> Problem requirements
Would you transcribe the entries below word for word, omitting all images?

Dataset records
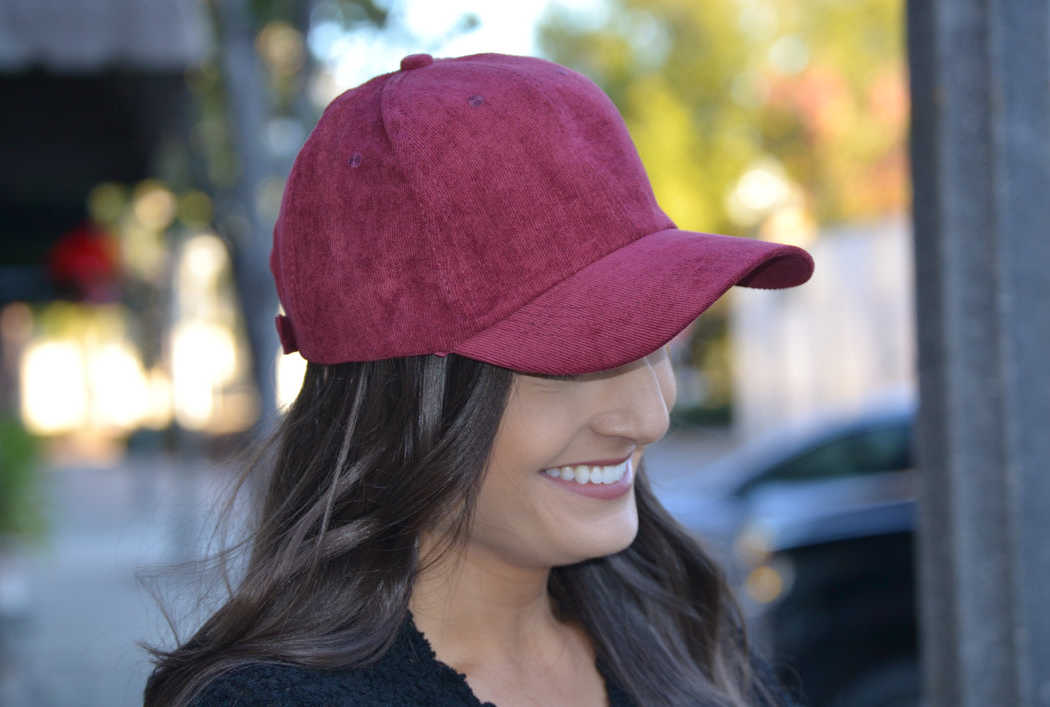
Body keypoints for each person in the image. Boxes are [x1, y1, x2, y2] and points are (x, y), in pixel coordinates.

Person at [144, 52, 814, 707]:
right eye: (579, 358)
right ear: (402, 398)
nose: (649, 417)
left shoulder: (688, 640)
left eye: (658, 340)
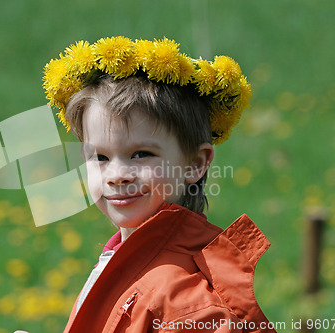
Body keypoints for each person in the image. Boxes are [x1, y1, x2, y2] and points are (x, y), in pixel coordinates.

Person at [16, 36, 276, 333]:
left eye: (141, 154)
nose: (117, 175)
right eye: (100, 156)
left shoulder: (185, 306)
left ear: (196, 163)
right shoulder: (125, 260)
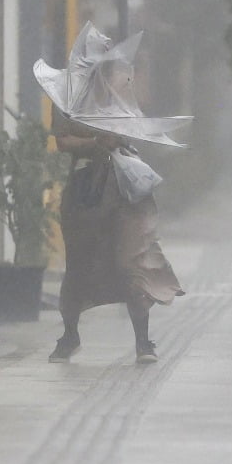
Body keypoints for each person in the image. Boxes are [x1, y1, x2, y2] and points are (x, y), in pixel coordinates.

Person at [48, 105, 184, 364]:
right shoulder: (67, 96)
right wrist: (96, 142)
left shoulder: (118, 86)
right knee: (79, 262)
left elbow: (136, 125)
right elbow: (63, 141)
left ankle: (143, 341)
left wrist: (119, 134)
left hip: (126, 186)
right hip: (87, 189)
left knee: (131, 259)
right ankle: (70, 335)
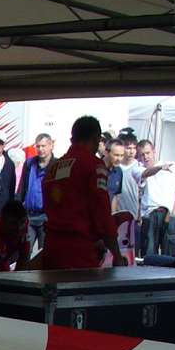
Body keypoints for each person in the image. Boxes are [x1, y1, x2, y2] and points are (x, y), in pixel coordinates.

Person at [39, 115, 121, 271]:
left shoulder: (54, 168)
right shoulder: (94, 165)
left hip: (51, 249)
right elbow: (101, 211)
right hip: (79, 252)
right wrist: (116, 254)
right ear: (96, 138)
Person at [136, 140, 175, 258]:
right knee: (148, 255)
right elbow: (146, 173)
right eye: (142, 154)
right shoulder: (138, 169)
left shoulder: (172, 166)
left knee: (170, 256)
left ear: (154, 151)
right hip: (150, 215)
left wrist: (174, 215)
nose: (145, 157)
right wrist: (160, 168)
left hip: (169, 214)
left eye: (148, 153)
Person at [16, 132, 53, 250]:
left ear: (51, 145)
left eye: (43, 146)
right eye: (38, 146)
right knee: (24, 253)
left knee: (44, 253)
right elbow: (22, 188)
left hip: (46, 218)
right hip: (29, 216)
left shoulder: (56, 165)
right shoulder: (29, 163)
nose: (40, 149)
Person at [0, 200, 31, 271]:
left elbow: (24, 256)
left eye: (22, 222)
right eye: (13, 223)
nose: (19, 228)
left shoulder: (25, 224)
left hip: (5, 258)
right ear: (3, 221)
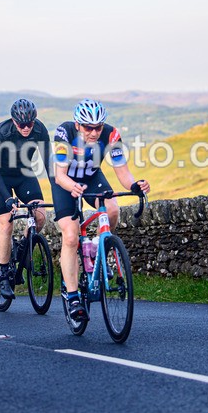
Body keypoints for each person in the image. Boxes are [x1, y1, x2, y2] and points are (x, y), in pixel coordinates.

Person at [50, 99, 150, 322]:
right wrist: (72, 187)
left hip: (92, 176)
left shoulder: (112, 135)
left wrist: (135, 186)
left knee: (112, 209)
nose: (94, 132)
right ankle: (73, 296)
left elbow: (123, 173)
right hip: (65, 181)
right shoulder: (64, 134)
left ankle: (98, 249)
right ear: (78, 125)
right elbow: (60, 176)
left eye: (98, 127)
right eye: (88, 127)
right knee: (70, 234)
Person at [0, 98, 51, 299]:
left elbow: (49, 163)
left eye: (29, 124)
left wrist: (60, 190)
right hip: (0, 177)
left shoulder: (39, 130)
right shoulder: (1, 133)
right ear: (14, 121)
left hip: (23, 174)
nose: (26, 128)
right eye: (21, 124)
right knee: (6, 224)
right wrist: (7, 199)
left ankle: (21, 247)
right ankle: (4, 273)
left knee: (40, 215)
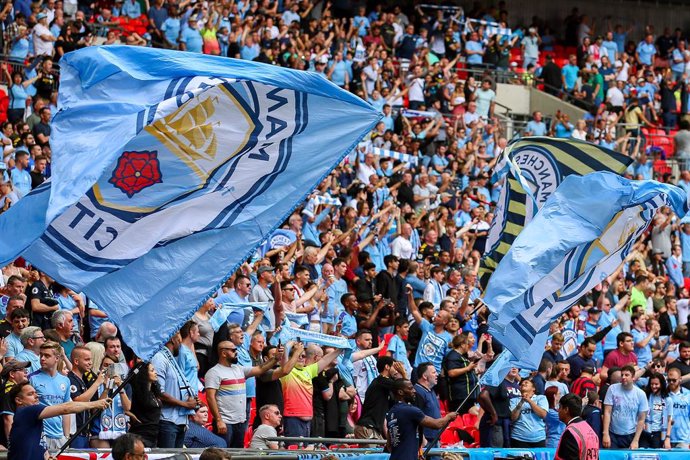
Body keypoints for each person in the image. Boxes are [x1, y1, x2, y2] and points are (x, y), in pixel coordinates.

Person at [7, 381, 110, 460]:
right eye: (30, 394)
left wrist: (46, 456)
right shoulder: (27, 411)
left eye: (36, 393)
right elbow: (66, 408)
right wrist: (95, 404)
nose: (36, 396)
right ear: (18, 400)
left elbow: (38, 443)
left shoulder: (31, 417)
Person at [205, 340, 277, 447]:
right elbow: (210, 397)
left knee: (237, 453)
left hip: (240, 422)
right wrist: (219, 420)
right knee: (223, 453)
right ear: (224, 353)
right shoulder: (214, 372)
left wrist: (275, 359)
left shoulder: (239, 369)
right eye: (233, 350)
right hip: (226, 422)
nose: (236, 352)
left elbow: (260, 369)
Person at [385, 379, 457, 460]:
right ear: (400, 392)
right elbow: (436, 424)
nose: (414, 391)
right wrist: (449, 417)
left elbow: (389, 445)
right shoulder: (410, 410)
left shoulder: (391, 413)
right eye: (410, 388)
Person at [602, 365, 648, 449]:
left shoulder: (640, 394)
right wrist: (605, 434)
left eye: (626, 375)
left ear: (633, 377)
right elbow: (607, 412)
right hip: (613, 433)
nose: (623, 377)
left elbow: (641, 419)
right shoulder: (612, 389)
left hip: (631, 434)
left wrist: (636, 440)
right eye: (622, 375)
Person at [555, 393, 600, 460]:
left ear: (566, 410)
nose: (558, 410)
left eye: (560, 407)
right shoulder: (589, 429)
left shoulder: (571, 433)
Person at [128, 362, 162, 447]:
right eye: (152, 370)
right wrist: (127, 412)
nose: (155, 372)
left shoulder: (153, 392)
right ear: (144, 374)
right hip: (141, 435)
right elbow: (126, 406)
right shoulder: (137, 392)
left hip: (154, 435)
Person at [509, 379, 548, 447]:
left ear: (533, 388)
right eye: (521, 384)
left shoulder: (541, 398)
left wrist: (529, 400)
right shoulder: (513, 400)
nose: (523, 384)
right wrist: (521, 402)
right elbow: (513, 418)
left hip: (539, 438)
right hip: (518, 438)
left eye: (526, 382)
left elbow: (543, 414)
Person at [642, 372, 673, 448]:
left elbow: (669, 420)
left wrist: (667, 438)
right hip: (644, 432)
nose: (653, 386)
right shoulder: (646, 396)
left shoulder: (668, 400)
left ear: (662, 384)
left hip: (658, 434)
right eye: (652, 384)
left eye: (656, 384)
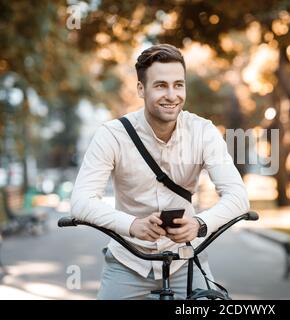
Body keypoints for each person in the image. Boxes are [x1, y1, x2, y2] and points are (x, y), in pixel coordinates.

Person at [70, 44, 250, 299]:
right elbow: (81, 201)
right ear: (141, 89)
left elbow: (238, 196)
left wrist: (199, 225)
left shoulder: (203, 131)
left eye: (178, 85)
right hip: (127, 262)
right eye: (160, 85)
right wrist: (133, 225)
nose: (172, 94)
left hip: (185, 260)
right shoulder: (111, 135)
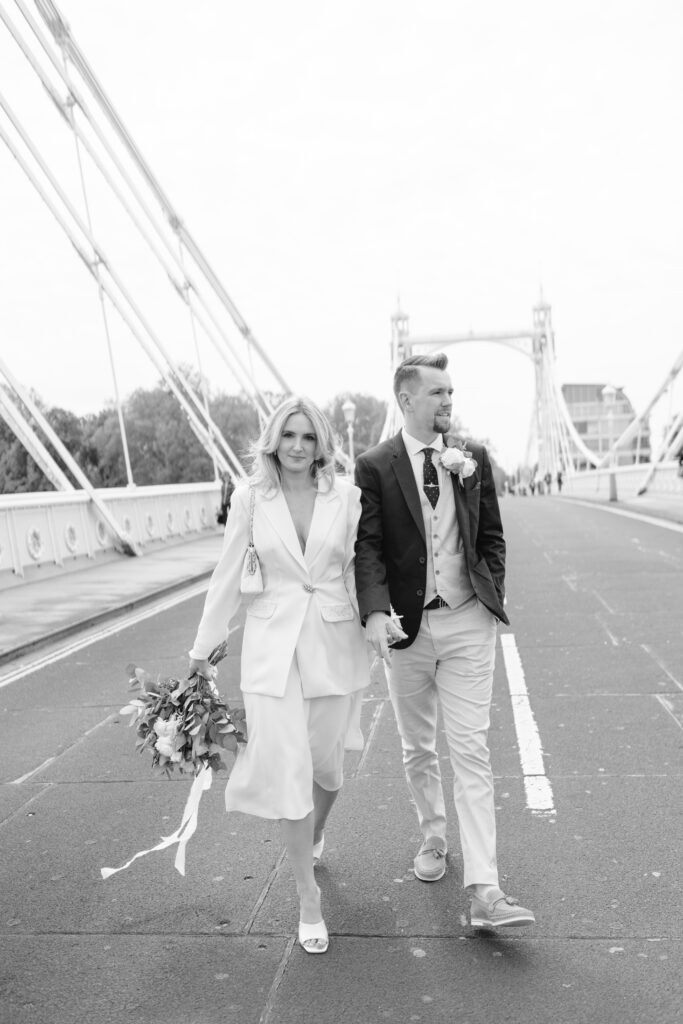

> Response
Body keypoints for each person in the image. Boxes are [x1, y1, x2, y2] and points are (x, y), in pixel coordinates.

Person at [144, 52, 814, 707]:
right eye: (579, 358)
right ear: (402, 398)
nose: (649, 417)
left shoulder: (688, 640)
left eye: (658, 340)
Body keypoints for each person in the image. Boxes are [x1, y1, x2, y2] and points are (x, y), in pixel coordinates.

Person at [16, 36, 276, 333]:
left eye: (141, 154)
nose: (117, 175)
right eye: (100, 156)
left shoulder: (185, 306)
left ear: (196, 163)
right shoulder: (125, 260)
Body keypoints for each person in the image. Boxes are [x1, y1, x2, y2] and points are (x, y), in pixel coordinates.

Person at [48, 105, 184, 364]:
right shoulder: (67, 96)
right wrist: (96, 142)
left shoulder: (118, 86)
right knee: (79, 262)
left elbow: (136, 125)
right elbow: (63, 141)
left ankle: (143, 341)
left wrist: (119, 134)
left hip: (126, 186)
right hip: (87, 189)
left knee: (131, 259)
right ankle: (70, 335)
Body keypoints for each person in the image. Boxes are [x1, y1, x2, y2] and points are (x, y), in pixel coordinates.

Person at [39, 115, 121, 271]:
left shoulder: (54, 168)
right shoulder: (94, 165)
left hip: (51, 249)
right elbow: (101, 211)
right hip: (79, 252)
right wrist: (116, 254)
right ear: (96, 138)
Person at [136, 140, 175, 258]:
right knee: (148, 255)
right elbow: (146, 173)
right eye: (142, 154)
right shoulder: (138, 169)
left shoulder: (172, 166)
left knee: (170, 256)
left ear: (154, 151)
right hip: (150, 215)
left wrist: (174, 215)
nose: (145, 157)
right wrist: (160, 168)
left hip: (169, 214)
left eye: (148, 153)
Person at [16, 132, 53, 250]:
left ear: (51, 145)
left eye: (43, 146)
right eye: (38, 146)
right knee: (24, 253)
left knee: (44, 253)
right elbow: (22, 188)
left hip: (46, 218)
right hip: (29, 216)
left shoulder: (56, 165)
right shoulder: (29, 163)
nose: (40, 149)
Person at [0, 200, 31, 271]:
left elbow: (24, 256)
left eye: (22, 222)
right eye: (13, 223)
nose: (19, 228)
left shoulder: (25, 224)
left hip: (5, 258)
right ear: (3, 221)
Body keypoints for each person in the image. Boxes are [x1, y1, x2, y2] and points are (x, y), in pixel coordinates.

Person at [50, 99, 150, 322]:
right wrist: (72, 187)
left hip: (92, 176)
left shoulder: (112, 135)
left wrist: (135, 186)
left knee: (112, 209)
nose: (94, 132)
right ankle: (73, 296)
left elbow: (123, 173)
right hip: (65, 181)
right shoulder: (64, 134)
left ankle: (98, 249)
right ear: (78, 125)
right elbow: (60, 176)
left eye: (98, 127)
right eye: (88, 127)
right knee: (70, 234)
Person at [0, 98, 51, 299]:
left elbow: (49, 163)
left eye: (29, 124)
left wrist: (60, 190)
right hip: (0, 177)
left shoulder: (39, 130)
right shoulder: (1, 133)
right ear: (14, 121)
left hip: (23, 174)
nose: (26, 128)
right eye: (21, 124)
right knee: (6, 224)
right wrist: (7, 199)
left ankle: (21, 247)
right ankle: (4, 273)
left knee: (40, 215)
Body keypoints for each person in the image. Boxes are [x1, y1, x2, y2] and points are (x, y), in pixel coordinates.

Person at [7, 381, 110, 460]:
right eye: (30, 394)
left wrist: (46, 456)
right shoulder: (27, 411)
left eye: (36, 393)
right elbow: (66, 408)
right wrist: (95, 404)
nose: (36, 396)
right ear: (18, 400)
left elbow: (38, 443)
left shoulder: (31, 417)
Person at [205, 340, 277, 447]:
right elbow: (210, 397)
left knee: (237, 453)
left hip: (240, 422)
right wrist: (219, 420)
right knee: (223, 453)
right ear: (224, 353)
right shoulder: (214, 372)
left wrist: (275, 359)
left shoulder: (239, 369)
right eye: (233, 350)
right hip: (226, 422)
nose: (236, 352)
left elbow: (260, 369)
Person at [385, 379, 457, 460]:
right ear: (400, 392)
right elbow: (436, 424)
nose: (414, 391)
right wrist: (449, 417)
left elbow: (389, 445)
right shoulder: (410, 410)
left shoulder: (391, 413)
right eye: (410, 388)
Person at [602, 365, 648, 449]:
left shoulder: (640, 394)
right wrist: (605, 434)
left eye: (626, 375)
left ear: (633, 377)
right elbow: (607, 412)
right hip: (613, 433)
nose: (623, 377)
left elbow: (641, 419)
right shoulder: (612, 389)
left hip: (631, 434)
left wrist: (636, 440)
right eye: (622, 375)
Person at [555, 393, 600, 460]:
left ear: (566, 410)
nose: (558, 410)
left eye: (560, 407)
right shoulder: (589, 429)
left shoulder: (571, 433)
Person at [128, 362, 162, 447]:
right eye: (152, 370)
right wrist: (127, 412)
nose: (155, 372)
left shoulder: (153, 392)
right ear: (144, 374)
right hip: (141, 435)
right elbow: (126, 406)
right shoulder: (137, 392)
left hip: (154, 435)
Person at [509, 379, 548, 447]:
left ear: (533, 388)
right eye: (521, 384)
left shoulder: (541, 398)
left wrist: (529, 400)
right shoulder: (513, 400)
nose: (523, 384)
right wrist: (521, 402)
right elbow: (513, 418)
left hip: (539, 438)
right hip: (518, 438)
left eye: (526, 382)
left elbow: (543, 414)
Person at [642, 372, 673, 448]:
left elbow: (669, 420)
left wrist: (667, 438)
right hip: (644, 432)
nose: (653, 386)
right shoulder: (646, 396)
left shoulder: (668, 400)
left ear: (662, 384)
left hip: (658, 434)
right eye: (652, 384)
left eye: (656, 384)
Body keypoints for each person in the image. Boxes are [x1, y1, x2, y2] and points are (x, y), in pixel coordinates.

Person at [70, 44, 250, 299]:
right elbow: (81, 201)
right ear: (141, 89)
left elbow: (238, 196)
left wrist: (199, 225)
left shoulder: (203, 131)
left eye: (178, 85)
right hip: (127, 262)
right eye: (160, 85)
right wrist: (133, 225)
nose: (172, 94)
left hip: (185, 260)
right shoulder: (111, 135)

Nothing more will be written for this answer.